The pipeline proceeds as follows: (1) The closed‑source model f_L receives prompt x and generates output y. (2) The surrogate model f_S, conditioned on y, computes token‑level logits for each perturbed input x⊙z_j, producing a negative log‑likelihood L_j and a KL‑divergence target KL(L₀‖L_j) relative to the baseline L₀. (3) RWMD distances d_j are computed between the original and perturbed inputs, transformed into weights w_j = exp(−d_j²/σ²) where σ is the median of the distance set. (4) A weighted least‑squares regression solves for coefficients β, and absolute values |β_i| are normalized to yield attribution scores a_i for each feature F_i.

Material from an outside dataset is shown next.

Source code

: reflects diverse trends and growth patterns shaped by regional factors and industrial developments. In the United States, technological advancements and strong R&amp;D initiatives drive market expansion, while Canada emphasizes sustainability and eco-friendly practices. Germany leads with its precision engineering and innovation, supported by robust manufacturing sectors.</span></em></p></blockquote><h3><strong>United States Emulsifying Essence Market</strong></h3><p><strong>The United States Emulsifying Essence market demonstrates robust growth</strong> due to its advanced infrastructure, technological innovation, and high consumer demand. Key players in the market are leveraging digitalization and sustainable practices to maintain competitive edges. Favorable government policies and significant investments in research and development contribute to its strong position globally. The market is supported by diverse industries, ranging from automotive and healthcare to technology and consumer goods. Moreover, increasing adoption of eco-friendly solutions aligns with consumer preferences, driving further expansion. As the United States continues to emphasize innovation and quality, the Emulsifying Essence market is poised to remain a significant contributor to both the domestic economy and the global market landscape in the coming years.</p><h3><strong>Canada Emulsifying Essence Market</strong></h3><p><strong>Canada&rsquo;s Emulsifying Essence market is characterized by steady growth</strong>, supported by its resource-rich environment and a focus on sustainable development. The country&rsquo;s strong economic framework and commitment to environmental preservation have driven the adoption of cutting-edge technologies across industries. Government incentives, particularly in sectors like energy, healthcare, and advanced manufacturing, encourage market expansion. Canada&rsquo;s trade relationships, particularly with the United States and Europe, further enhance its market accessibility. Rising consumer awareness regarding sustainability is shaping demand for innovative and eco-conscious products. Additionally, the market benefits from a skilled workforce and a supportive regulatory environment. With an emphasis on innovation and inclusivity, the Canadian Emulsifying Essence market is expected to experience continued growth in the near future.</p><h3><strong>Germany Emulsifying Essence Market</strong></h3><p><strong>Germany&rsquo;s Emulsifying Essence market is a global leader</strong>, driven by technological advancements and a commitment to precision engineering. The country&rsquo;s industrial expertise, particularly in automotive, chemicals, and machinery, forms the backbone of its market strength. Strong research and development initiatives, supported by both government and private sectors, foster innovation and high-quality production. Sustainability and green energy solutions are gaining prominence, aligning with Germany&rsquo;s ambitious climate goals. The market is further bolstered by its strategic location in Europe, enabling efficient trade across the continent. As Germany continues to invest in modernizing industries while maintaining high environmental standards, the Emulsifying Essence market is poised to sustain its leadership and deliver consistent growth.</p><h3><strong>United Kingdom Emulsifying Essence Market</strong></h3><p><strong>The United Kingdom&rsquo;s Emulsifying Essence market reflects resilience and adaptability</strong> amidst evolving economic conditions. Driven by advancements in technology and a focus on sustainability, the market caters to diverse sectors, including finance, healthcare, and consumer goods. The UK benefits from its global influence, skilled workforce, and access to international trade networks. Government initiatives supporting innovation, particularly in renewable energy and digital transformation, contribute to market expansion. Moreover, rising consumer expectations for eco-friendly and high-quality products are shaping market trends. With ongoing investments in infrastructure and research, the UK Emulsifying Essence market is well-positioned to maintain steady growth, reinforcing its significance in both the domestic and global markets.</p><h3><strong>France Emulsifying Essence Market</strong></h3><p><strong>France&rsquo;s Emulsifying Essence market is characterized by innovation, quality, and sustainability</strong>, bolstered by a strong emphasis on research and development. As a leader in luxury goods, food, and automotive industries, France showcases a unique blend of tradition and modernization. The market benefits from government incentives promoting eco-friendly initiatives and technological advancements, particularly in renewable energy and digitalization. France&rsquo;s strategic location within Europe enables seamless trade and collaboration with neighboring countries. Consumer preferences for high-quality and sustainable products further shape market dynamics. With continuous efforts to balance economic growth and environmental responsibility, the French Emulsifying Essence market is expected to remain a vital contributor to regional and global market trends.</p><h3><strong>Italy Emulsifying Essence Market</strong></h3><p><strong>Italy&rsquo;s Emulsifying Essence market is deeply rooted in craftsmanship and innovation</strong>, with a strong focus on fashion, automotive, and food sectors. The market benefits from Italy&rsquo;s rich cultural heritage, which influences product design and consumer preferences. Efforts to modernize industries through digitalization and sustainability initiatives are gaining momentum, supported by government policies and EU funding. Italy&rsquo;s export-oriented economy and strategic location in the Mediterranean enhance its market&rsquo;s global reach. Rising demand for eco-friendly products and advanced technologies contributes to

Experiments are conducted on two QA benchmarks. For a hand‑labeled subset of MMLU (50 queries, top‑5 influential words per query), RoPE‑LIME (using Qwen‑8B as surrogate) outperforms gSMILE (gpt‑4o‑mini) across IoU (0.364 vs 0.248), F1 (0.508 vs 0.368), and AU‑ROC (0.563 vs 0.431) despite using only the open‑source model for attribution. On HotpotQA, the authors select 989 instances with exactly ten retrieved documents, treat each sentence as a feature, and evaluate Sparse‑K against LOO. The best Sparse‑K configuration (k = 4√M, c = 0.5 M) achieves IoU 0.903, F1 0.927, and AU‑ROC 0.891, substantially surpassing LOO’s IoU 0.797, F1 0.848, and AU‑ROC 0.772. Importantly, RoPE‑LIME requires only a single API call to the closed model, whereas gSMILE needs dozens, yielding dramatic cost savings.

The authors conclude that (1) RoPE‑based RWMD provides a robust notion of locality for masked perturbations; (2) Sparse‑K offers an efficient, scalable sampling scheme that retains interaction coverage; and (3) decoupling reasoning from explanation enables probability‑based, low‑noise attributions for closed‑source LLMs. They suggest future work on larger surrogate models, alternative tokenization schemes, and multimodal extensions to broaden RoPE‑LIME’s applicability.